米ミネソタ大学のKamakshi Lakshminarayan氏

 急性脳梗塞患者は、脳卒中後の5年余りの間に半数以上が死亡し、94%もが再入院していた――。急性脳梗塞患者データベースを用いた長期追跡調査の結果、こうした実態が明らかになった。米ミネソタ大学のKamakshi Lakshminarayan氏(写真)らが、2月24日から26日まで米サンアントニオで開催された国際脳卒中学会ISC2010)で発表した。

 Lakshminarayan氏らは、ミネソタ州脳卒中治療対策改善プロジェクト(PRISMM)により蓄積されている患者データベースから、2000年7月1日から12月31日までに急性脳梗塞で19のミネアポリスーセントポール都市圏の病院に入院した全患者のデータを抽出し、治療に関する詳細な情報をまとめた。

 演者らが着目したのは、死亡率および肺炎、肺塞栓、股関節骨折、脳卒中再発、冠動脈疾患などの合併症での再入院率。計697人の患者を対象とし、5年余におよぶ長期予後の観察を行った。

 対象患者は、(1)当時のミネソタ州在住の初発脳卒中患者、(2)当時65歳以上の初発脳卒中患者、(3)メディケアパートA(通常の診療対象)とB(入院対象)への加入者、(4)脳卒中でのメディケア入院記録がありそれがPRISMM内の情報と合致する人――だった。

 着目した合併症での再入院が生じるまでの時間については、退院日からその事象が最初に生じるまでの日数とした。初発入院から他の病院に転院した場合は、再入院とはみなさなかった。患者の死亡時または完全にメディケア加入から離脱した時点で追跡を打ち切りとした。再入院が最初に生じるまでの時間をKaplan-Meier生存曲線を用いて表示し、それぞれの合併症ごとの累積発生パーセントと95%信頼区間を求め評価した。

 追跡調査の結果、初発脳卒中による入院から退院した患者(683人)のその後の行き先は、自宅242人(35.4%)、在宅ケア78人(11.4%)、リハビリ施設130人(19.0%)、介護施設や他の施設およびその他196人(29.0%)だった。なお死亡退院は、37人(5.5%)だった。

 死亡の累積発生数(n=697)は、最初の1年以内で24.7%、5年以内で55.3%だった。この傾向は性別に関係なく観察された。

 再入院に着目すると、脳卒中再発、肺炎および心不全が主たる原因だった。
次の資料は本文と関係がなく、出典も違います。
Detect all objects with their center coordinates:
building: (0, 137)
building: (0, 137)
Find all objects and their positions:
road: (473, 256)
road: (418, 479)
たとえば、脳梗塞再発による入院の累積発生数(n=689)は最初の1年以内で6.2%、5年以内で24.6%、脳出血再発による入院の累積発生数(n=689)は最初の1年以内で0.8%、5年以内で4.0%だった。

 肺炎による入院の累積発生数(n=689)は最初の1年以内で8.2%、5年以内で27.1%、心不全による入院の累積発生数(n=689)は最初の1年以内で4.7%、5年以内で21.3%だった。

 演者らは、脳卒中再発、肺炎および心不全が最も一般的な脳卒中後の再入院の原因であり、特に脳卒中再発は5年以上にわたって高頻度に発生し続けていることから、「2次予防プログラム、3次予防プログラムの重要性が改めて示された」と総括した。